La dynamique ralentit, et ce, malgré la mise en œuvre de politiques de soutien et l’accessibilité des financements. Les investissements sont concentrés sur les technologies qui ont démontré leur rentabilité. L’argent facile porte artificiellement les marchés, et les valorisations deviennent déconnectées des véritables gains d’efficience. La croissance reste soutenue par des facteurs de soutien classiques, tandis que l’IA joue un rôle accessoire, nourrissant davantage les anticipations que les données réelles. En conséquence, le marché est dicté davantage par l’optimisme que par une transformation véritable.

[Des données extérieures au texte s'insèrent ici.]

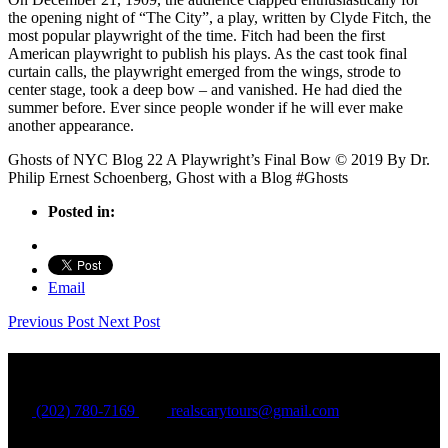
the opening night of “The City”, a play, written by Clyde Fitch, the
most popular playwright of the time. Fitch had been the first
American playwright to publish his plays. As the cast took final
curtain calls, the playwright emerged from the wings, strode to
center stage, took a deep bow – and vanished. He had died the
summer before. Ever since people wonder if he will ever make
another appearance.
Ghosts of NYC Blog 22 A Playwright’s Final Bow © 2019 By Dr.
Philip Ernest Schoenberg, Ghost with a Blog #Ghosts
Posted in:
Email
Previous Post
Next Post
Shadow Tours
(202) 780-7169
realscarytours@gmail.com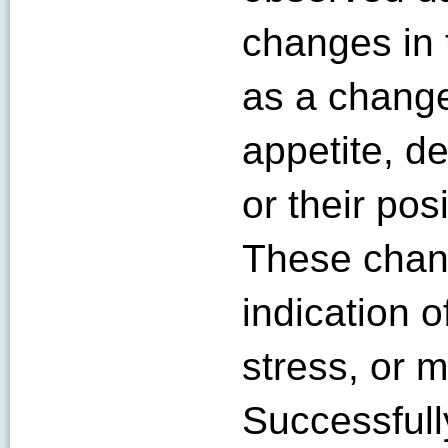
changes in 
as a change
appetite, de
or their pos
These chang
indication 
stress, or 
Successful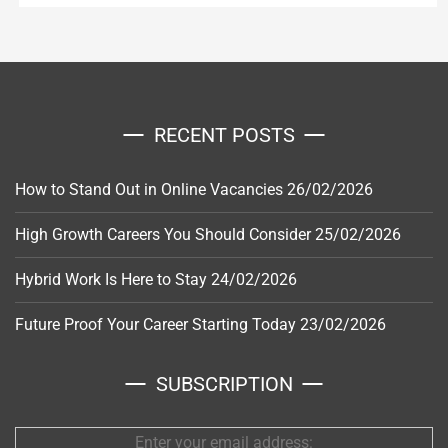
RECENT POSTS
How to Stand Out in Online Vacancies
26/02/2026
High Growth Careers You Should Consider
25/02/2026
Hybrid Work Is Here to Stay
24/02/2026
Future Proof Your Career Starting Today
23/02/2026
SUBSCRIPTION
Enter your email address: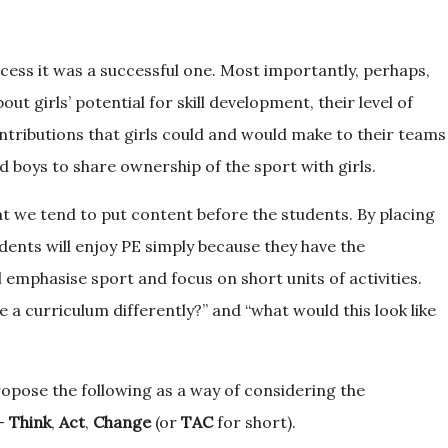
ocess it was a successful one. Most importantly, perhaps,
t girls’ potential for skill development, their level of
ntributions that girls could and would make to their teams
d boys to share ownership of the sport with girls.
t we tend to put content before the students. By placing
tudents will enjoy PE simply because they have the
 emphasise sport and focus on short units of activities.
a curriculum differently?” and “what would this look like
propose the following as a way of considering the
g-
Think
,
Act
,
Change
(or
TAC
for short).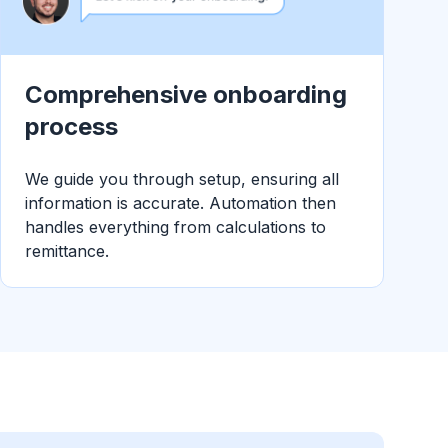
Comprehensive onboarding
process
We guide you through setup, ensuring all
information is accurate. Automation then
handles everything from calculations to
remittance.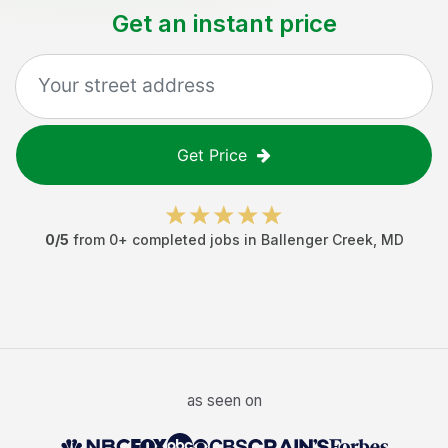
Get an instant price
Get Price
0
/5
from
0
+ completed jobs in
Ballenger Creek
,
MD
as seen on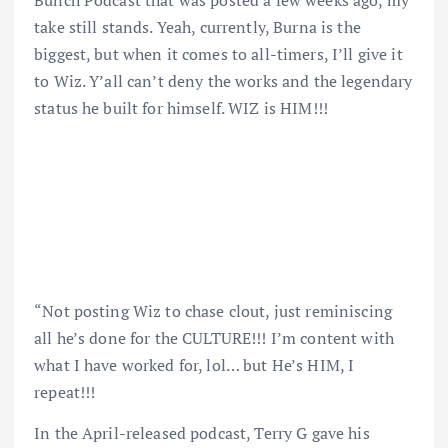
Bunch Podcast that was posted a few weeks ago, my
take still stands. Yeah, currently, Burna is the
biggest, but when it comes to all-timers, I’ll give it
to Wiz. Y’all can’t deny the works and the legendary
status he built for himself. WIZ is HIM!!!
“Not posting Wiz to chase clout, just reminiscing
all he’s done for the CULTURE!!! I’m content with
what I have worked for, lol… but He’s HIM, I
repeat!!!
In the April-released podcast, Terry G gave his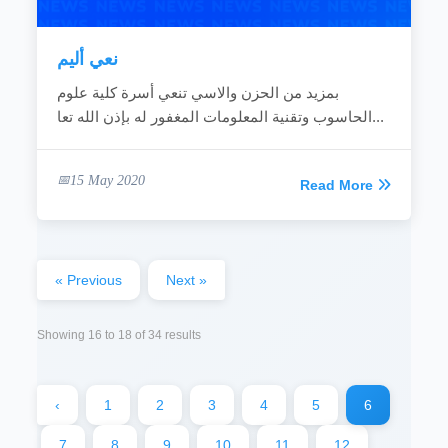
نعي أليم
بمزيد من الحزن والاسي تنعي أسرة كلية علوم
الحاسوب وتقنية المعلومات المغفور له بإذن الله تعا...
15 May 2020
Read More
« Previous
Next »
Showing
16
to
18
of
34
results
‹
1
2
3
4
5
6
7
8
9
10
11
12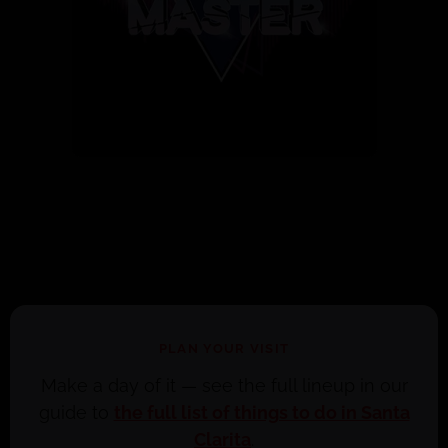
PLAN YOUR VISIT
Make a day of it — see the full lineup in our
guide to
the full list of things to do in Santa
Clarita
.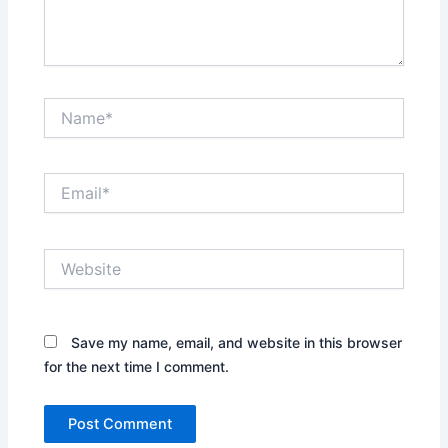
Name*
Email*
Website
Save my name, email, and website in this browser
for the next time I comment.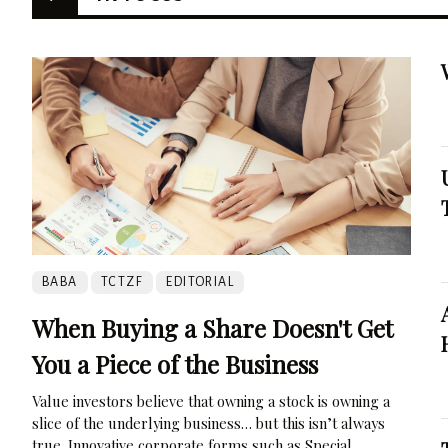
BABA
TCTZF
EDITORIAL
When Buying a Share Doesn't Get
You a Piece of the Business
Value investors believe that owning a stock is owning a
slice of the underlying business… but this isn’t always
true. Innovative corporate forms such as Special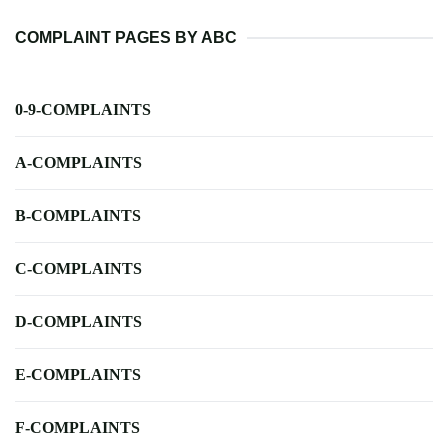
COMPLAINT PAGES BY ABC
0-9-COMPLAINTS
A-COMPLAINTS
B-COMPLAINTS
C-COMPLAINTS
D-COMPLAINTS
E-COMPLAINTS
F-COMPLAINTS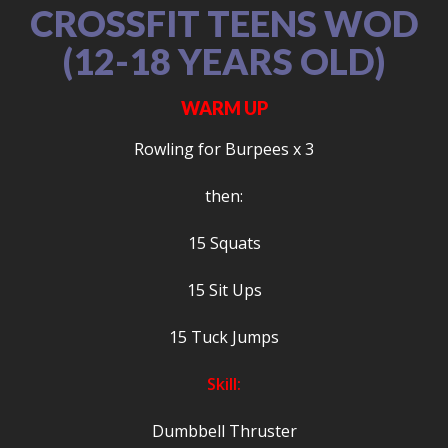
CROSSFIT TEENS WOD
(12-18 YEARS OLD)
WARM UP
Rowling for Burpees x 3
then:
15 Squats
15 Sit Ups
15 Tuck Jumps
Skill:
Dumbbell Thruster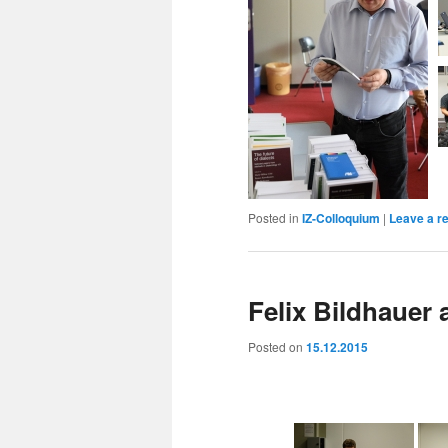
Posted in
IZ-Colloquium
|
Leave a r
Felix Bildhauer
Posted on
15.12.2015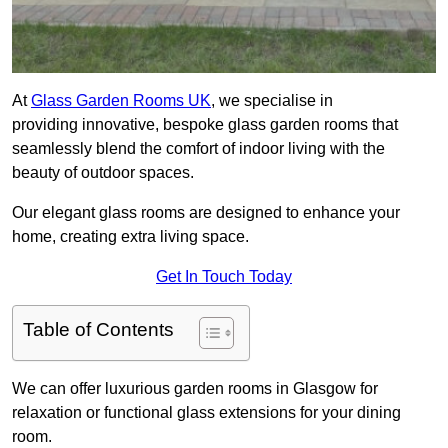
At
Glass Garden Rooms UK
, we specialise in
providing innovative, bespoke glass garden rooms that
seamlessly blend the comfort of indoor living with the
beauty of outdoor spaces.
Our elegant glass rooms are designed to enhance your
home, creating extra living space.
Get In Touch Today
Table of Contents
We can offer luxurious garden rooms in Glasgow for
relaxation or functional glass extensions for your dining
room.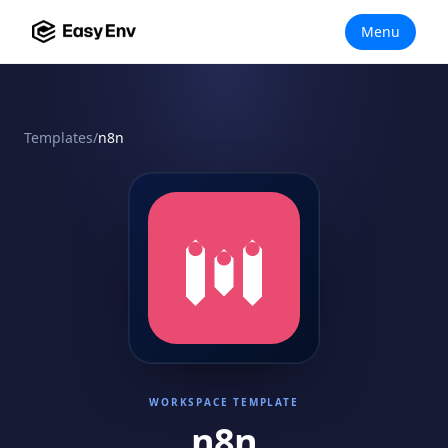
Menu
Templates
/
n8n
WORKSPACE TEMPLATE
n8n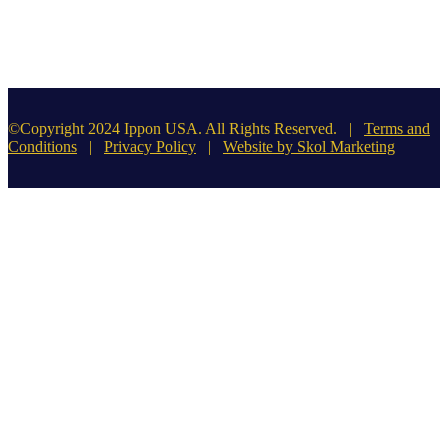
©Copyright 2024 Ippon USA. All Rights Reserved. |
Terms and
Conditions
|
Privacy Policy
|
Website by Skol Marketing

Dans ce monde-là, les apports de l’IA s’avèrent insuffisants pour infléchir la trajectoire macroéconomique.

 

Quelles conséquences pour les investisseurs ?

 

Les premiers signaux actuels suggèrent que l’IA stimule déjà la croissance : les indicateurs révèlent une hausse de la productivité, les investissements dans les infrastructures d’IA restent élevés et les politiques publiques des principales économies sont globalement orientées de manière à soutenir l’innovation.

 

Dans ce contexte, tout tend à indiquer que le scénario le plus probable est celui d’une évolution positive, c’est-à-dire que l’IA s’impose de plus en plus, qu’elle favorise des gains de productivité et que les capitaux continuent d’être alloués au développement de cette technologie. Malgré tout, la réalité sera certainement plus complexe. Le scénario d’adoption inégale reste plausible, avec une rentabilité qui pourrait tarder à se matérialiser ou une diffusion qui serait finalement plus limitée. Quoi qu’il en soit, chaque scénario ci-dessus reflète un alignement spécifique des deux grandes dimensions identifiées : le taux d’adoption de l’IA à l’échelle de l’économie, et l’orientation des politiques publiques et des conditions de financement.

 

Pour les investisseurs, il ne s’agit pas d’exposer ses portefeuilles en vue d’un scénario donné, mais d’être à l’affût de tous types d’indices, tels que le rythme de l’intégration de l’IA dans les entreprises, les signes de gains de productivité pérennes, l’évolution des dépenses d’équipement ou encore la manière dont les politiques sont adaptées au fil du temps. En dépit des rapides avancées dans l’IA, l’économie mettra plus de temps à embrasser ces changements. Il est donc essentiel de suivre les évolutions de près pour entrevoir lequel des quatre scénarios se matérialisera.

Jared Franz est économiste chez Capital Group et possède 20 ans d’expérience dans le secteur de l’investissement. Il est titulaire d’un doctorat en économie d’University of Illinois à Chicago et d’une licence de mathématiques de Northwestern University.